Russia’s meddling in the presidential election became a central focus of US intelligence agencies in the second half of 2016. In January, the nation’s top intelligence agencies published a report saying that Russia interfered in the election to discredit Hillary Clinton and boost Donald Trump, who has often appeared reluctant to embrace the findings.

"It certainly adds additional insights in terms of one of the Russian modalities of influence in our election," said California’s Adam Schiff, the top Democrat on the House Intelligence Committee, which was briefed on Facebook’s findings.

"There’s still a lot questions we have in terms of the potential targeting of those ads, as well as whether there was any coordination with the campaign in the Russians’ use of social media," he added, referring to inquiries into whether anyone close to Trump colluded with Russia. "Those are still very much within the subject of the investigation. I don’t think we’ve reached any conclusion."

It’s illegal for foreign individuals or governments to make contributions to candidates in American elections and to spend money advocating for one candidate over another, according to Richard Hasen, an election law expert at the University of California, Irvine. 

If the Facebook ad spending was done “completely independently of any campaign” and didn’t express any advocacy or didn’t pursue TV or radio ads, which have restrictions, “then it may not be illegal,” he said. 

“If, as some people have alleged, the Trump campaign coordinated with the Russian government as to the placement of ads, using data that Trump’s campaign collected, that would be clearly illegal," he added. But there’s no evidence of that based on the information Facebook released Wednesday, he stressed.

Russia’s role and any connections to President Trump’s administration have been the subject of wide-ranging probes by special counsel Robert Mueller and multiple congressional committees. Mueller was named to the post after Trump fired former FBI Director James Comey, who had led the Russia investigation, in May. Mueller declined to comment Wednesday on the Facebook announcement, according to spokesman Peter Carr.

Former FBI Director Robert Mueller, special counsel on the Russian investigation, leaves following a meeting with members of the US Senate Judiciary Committee at the US Capitol in Washington, DC on June 21, 2017.
Former FBI Director Robert Mueller, special counsel on the Russian investigation, leaves following a meeting with members of the US Senate Judiciary Committee at the US Capitol in Washington, DC on June 21, 2017. (Agence France -Presse/Saul Loeb)
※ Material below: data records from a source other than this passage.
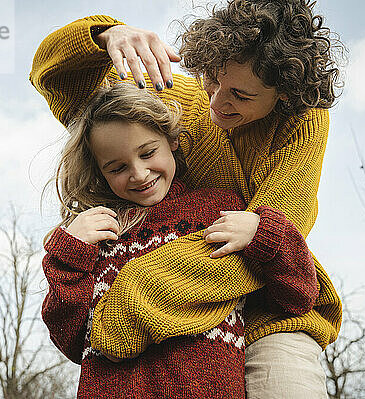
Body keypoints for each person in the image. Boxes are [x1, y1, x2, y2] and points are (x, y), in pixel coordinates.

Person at [30, 0, 344, 396]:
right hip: (171, 336)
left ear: (283, 95)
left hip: (268, 310)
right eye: (212, 79)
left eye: (240, 96)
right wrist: (105, 35)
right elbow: (57, 79)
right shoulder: (179, 99)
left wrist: (136, 294)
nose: (216, 102)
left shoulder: (303, 117)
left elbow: (270, 233)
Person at [41, 83, 318, 398]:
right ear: (100, 172)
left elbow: (297, 296)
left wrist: (263, 234)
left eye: (147, 153)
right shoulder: (99, 233)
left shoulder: (220, 209)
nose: (139, 173)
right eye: (117, 167)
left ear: (172, 141)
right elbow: (72, 340)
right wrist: (69, 255)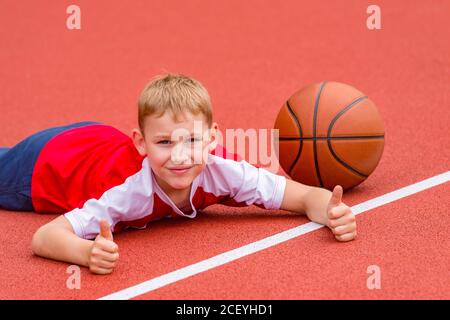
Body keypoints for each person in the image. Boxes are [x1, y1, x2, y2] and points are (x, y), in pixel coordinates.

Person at [0, 74, 357, 275]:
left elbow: (302, 196)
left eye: (193, 140)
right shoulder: (128, 190)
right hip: (49, 164)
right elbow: (45, 237)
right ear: (141, 143)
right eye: (165, 142)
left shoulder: (222, 169)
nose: (181, 155)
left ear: (213, 138)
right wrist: (84, 253)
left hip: (95, 143)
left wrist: (330, 211)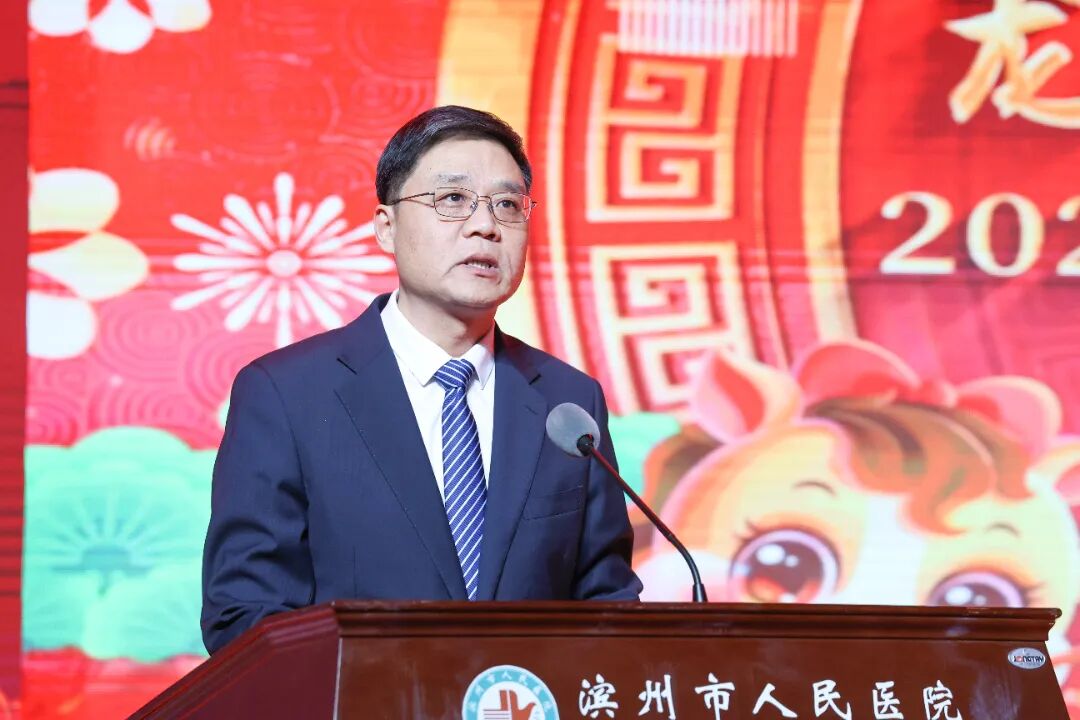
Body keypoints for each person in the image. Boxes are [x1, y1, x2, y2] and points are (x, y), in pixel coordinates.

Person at [201, 105, 642, 653]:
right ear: (386, 228)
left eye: (507, 205)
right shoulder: (286, 394)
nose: (485, 226)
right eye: (452, 199)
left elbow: (607, 606)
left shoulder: (568, 403)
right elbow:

Even before election day, US intelligence officials and private sector cybercrime experts warned that hackers, believed to be from Russia, had broken into computers at the Democratic National Committee, and used the pilfered emails and other documents to spread damaging information about Democratic nominee Clinton.

US law enforcement authorities also warned in the weeks before the election that hackers had been attempting to breach computers holding voting records in more than a dozen US states. Bloomberg News reported in June that the effort was far more widespread, with Russian hackers hitting voting systems in 39 states before the election. More recent coordinated online political attacks suggest pro-Russian bots are gearing up for the 2018 congressional elections.

 

Top Russian officials, including President Vladimir Putin, have repeatedly rejected accusations the country meddled in the US election. Putin told NBC News in June that there’s “no proof” of any involvement by Russia at the “state level.” The Russian embassy didn’t immediately respond to a request for comment on Wednesday afternoon.

In January, after Trump’s surprise victory, US intelligence agencies released a declassified assessment that Russia’s Putin had authorized a wide-ranging effort to help the Trump campaign, employing everything from traditional spycraft to digital assets like hackers and paid bloggers to spread pro-Trump messages online.

The drumbeat of news about Russia’s role in the election has only helped push relations with the U.S. to post-Cold War lows.